*** Begin section ***

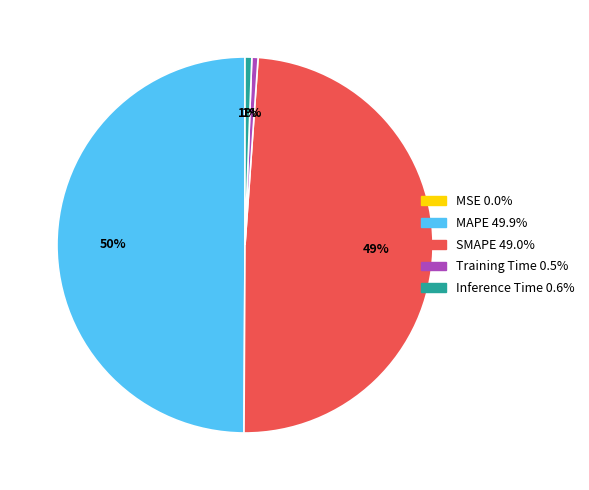

Do SMAPE and MAPE together represent more than half of the pie?

Yes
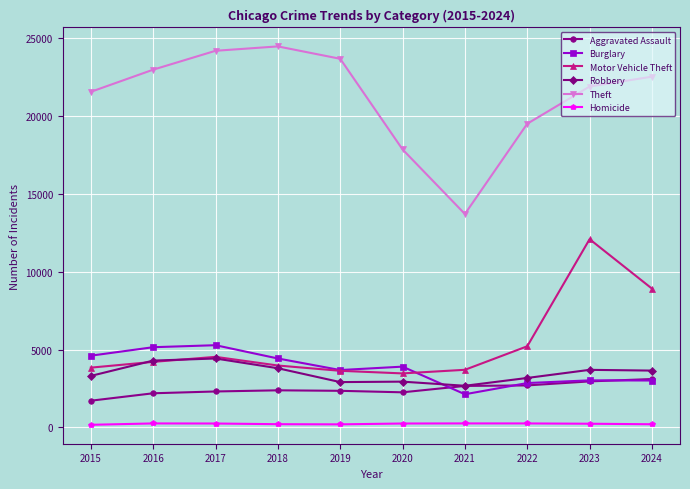

The value of Robbery at 2017 is 7381. True or false?

False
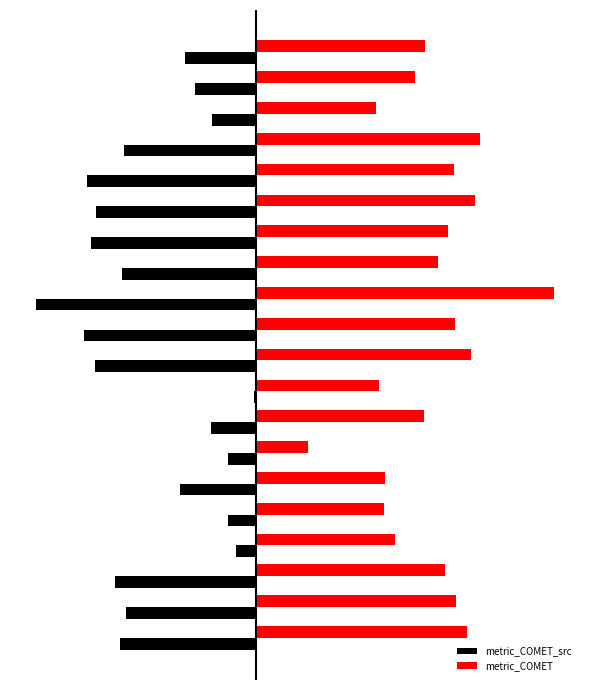

Which series has the widest spread of values?

metric_COMET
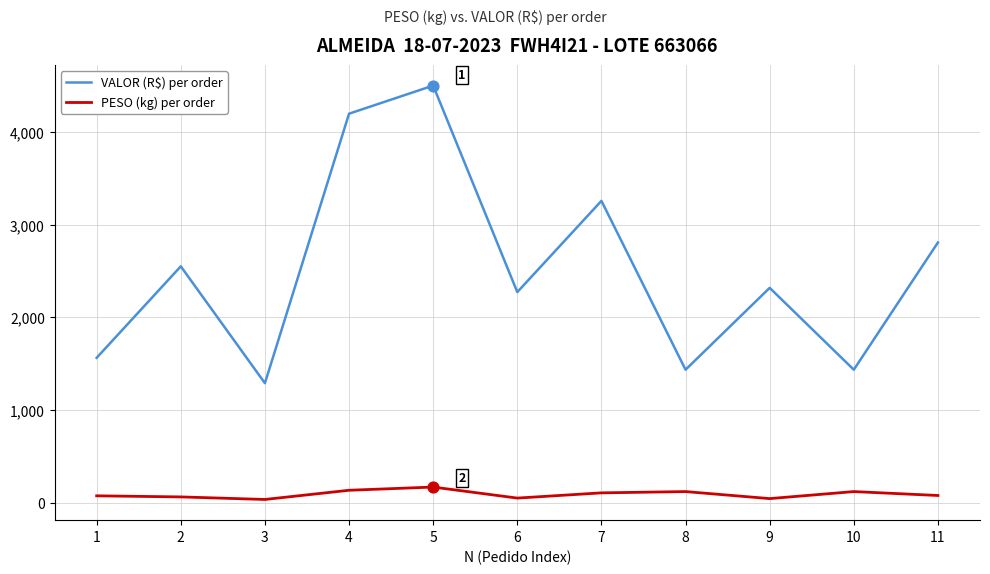

Which series has the widest spread of values?

VALOR (R$) per order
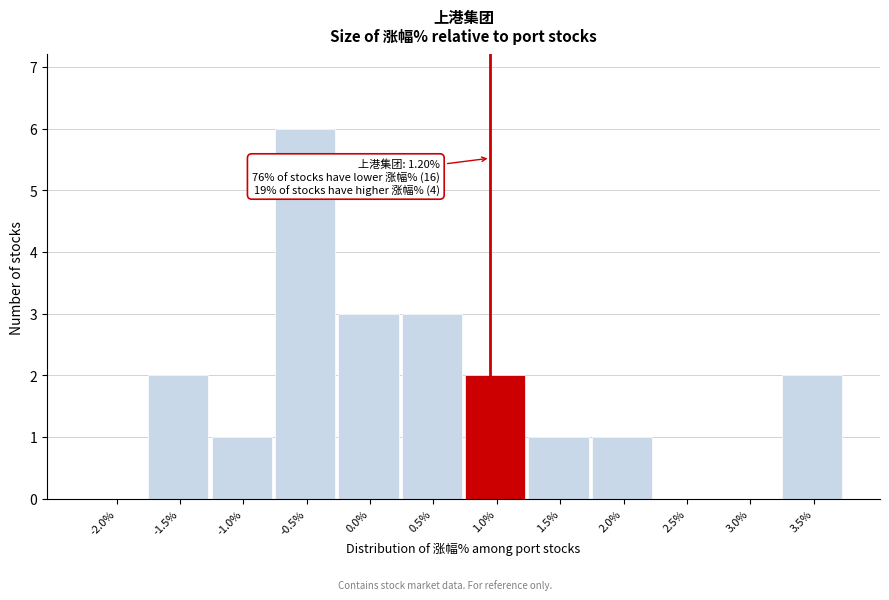

Reading left to right, what are all the values shown in this chart?

-2.0%=0	-1.5%=2	-1.0%=1	-0.5%=6	0.0%=3	0.5%=3	1.0%=2	1.5%=1	2.0%=1	2.5%=0	3.0%=0	3.5%=2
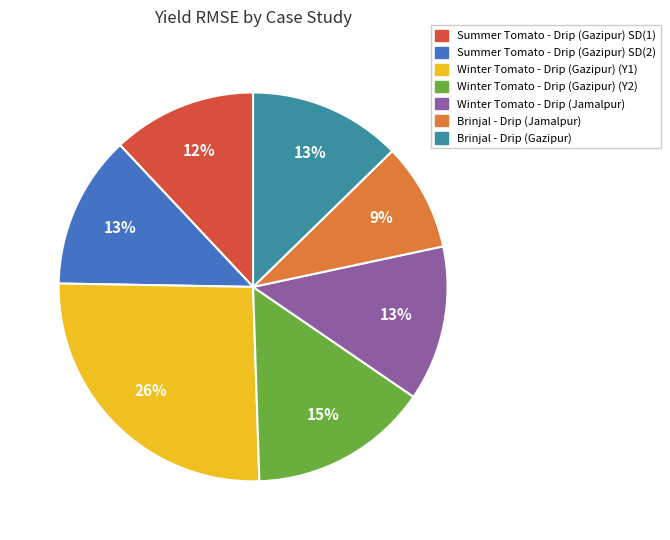

What is the smallest slice in the pie chart?

Brinjal - Drip (Jamalpur)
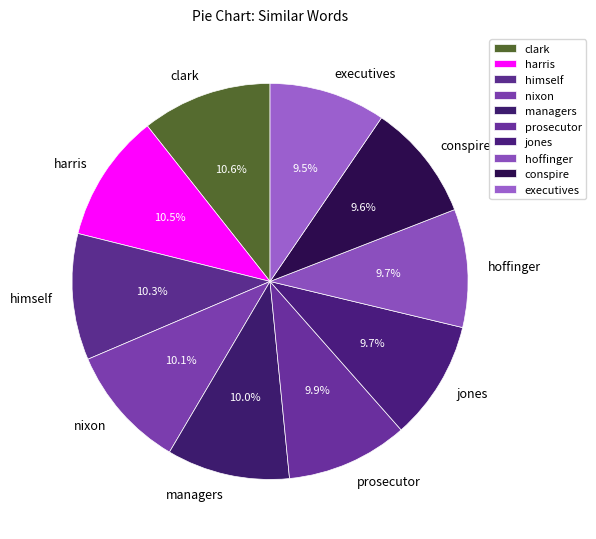

Is there a majority slice in this chart?

No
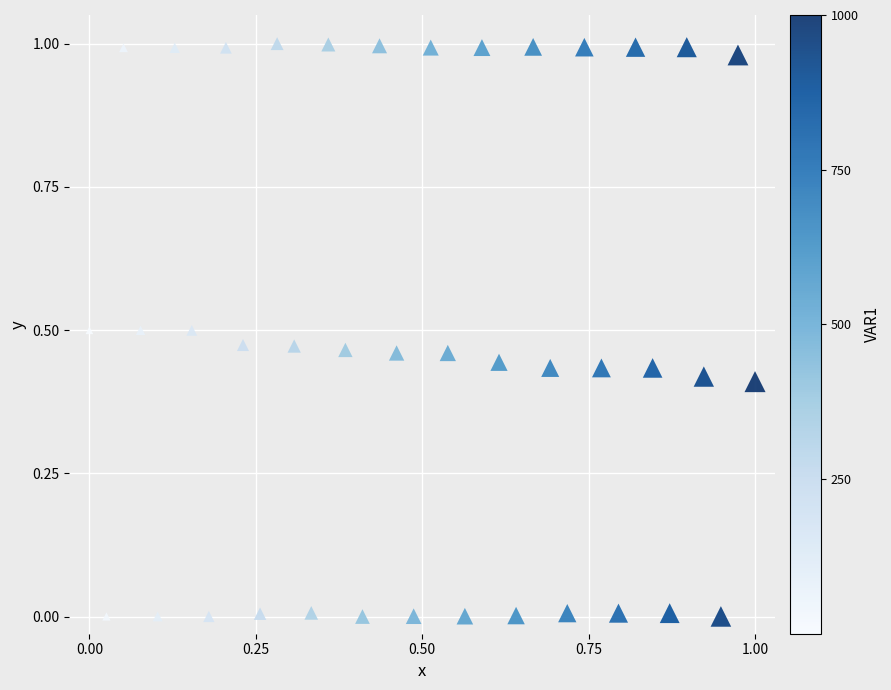

How many data points are displayed?

40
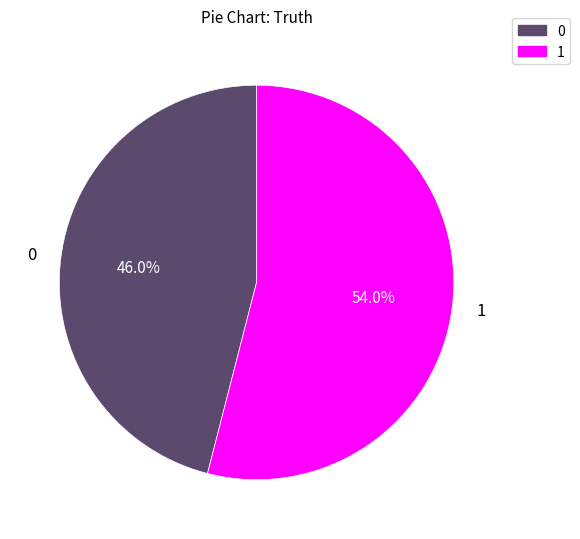

Which slice is the smallest?

0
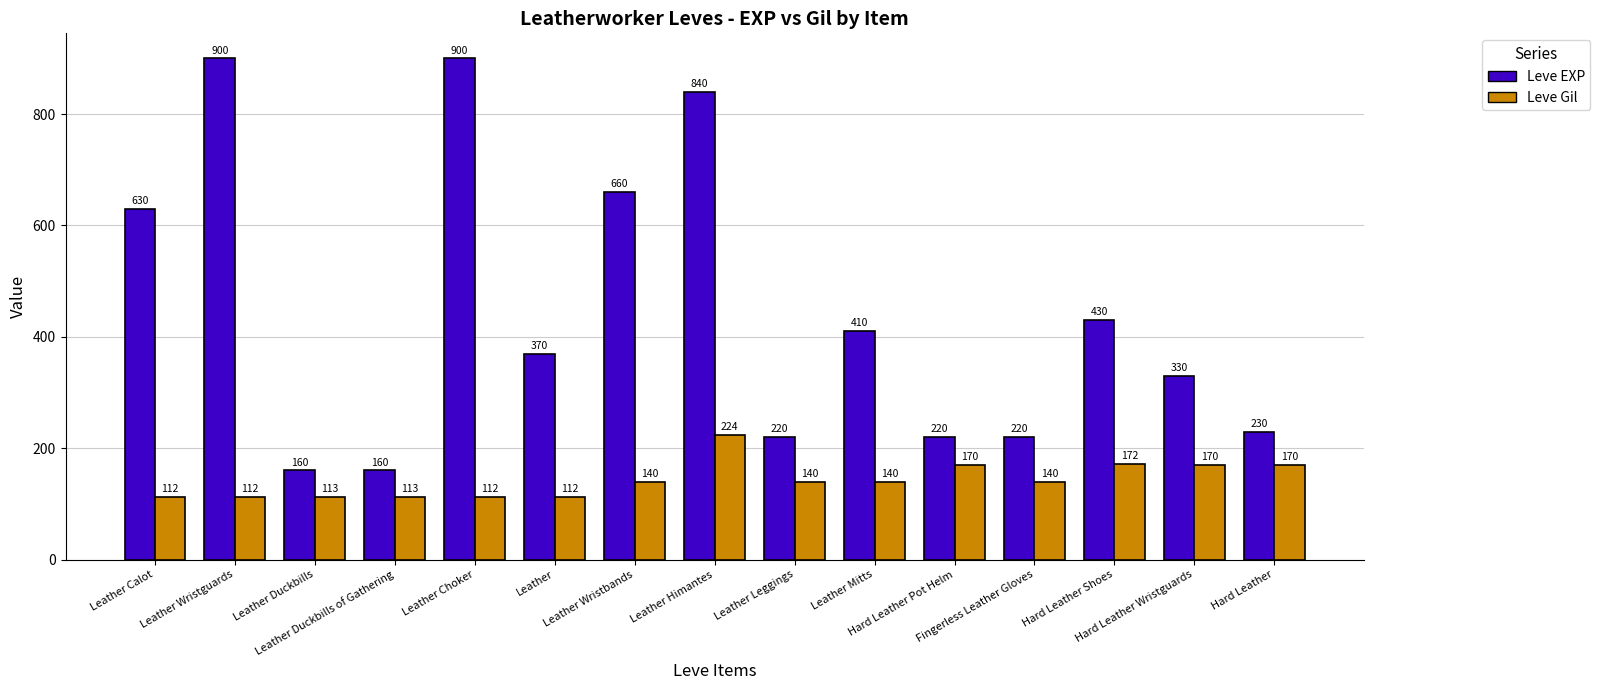

What is the highest value of the Leve EXP series?

900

*** End section ***

* **What you are asked to do**
Transcribe every line of the records above exactly, leaving the pictures out of your answer.

* **The completed task**
Do SMAPE and MAPE together represent more than half of the pie?

Yes

The value of Robbery at 2017 is 7381. True or false?

False

Which series has the widest spread of values?

metric_COMET

Which series has the widest spread of values?

VALOR (R$) per order

Reading left to right, what are all the values shown in this chart?

-2.0%=0	-1.5%=2	-1.0%=1	-0.5%=6	0.0%=3	0.5%=3	1.0%=2	1.5%=1	2.0%=1	2.5%=0	3.0%=0	3.5%=2

What is the smallest slice in the pie chart?

Brinjal - Drip (Jamalpur)

Is there a majority slice in this chart?

No

How many data points are displayed?

40

Which slice is the smallest?

0

What is the highest value of the Leve EXP series?

900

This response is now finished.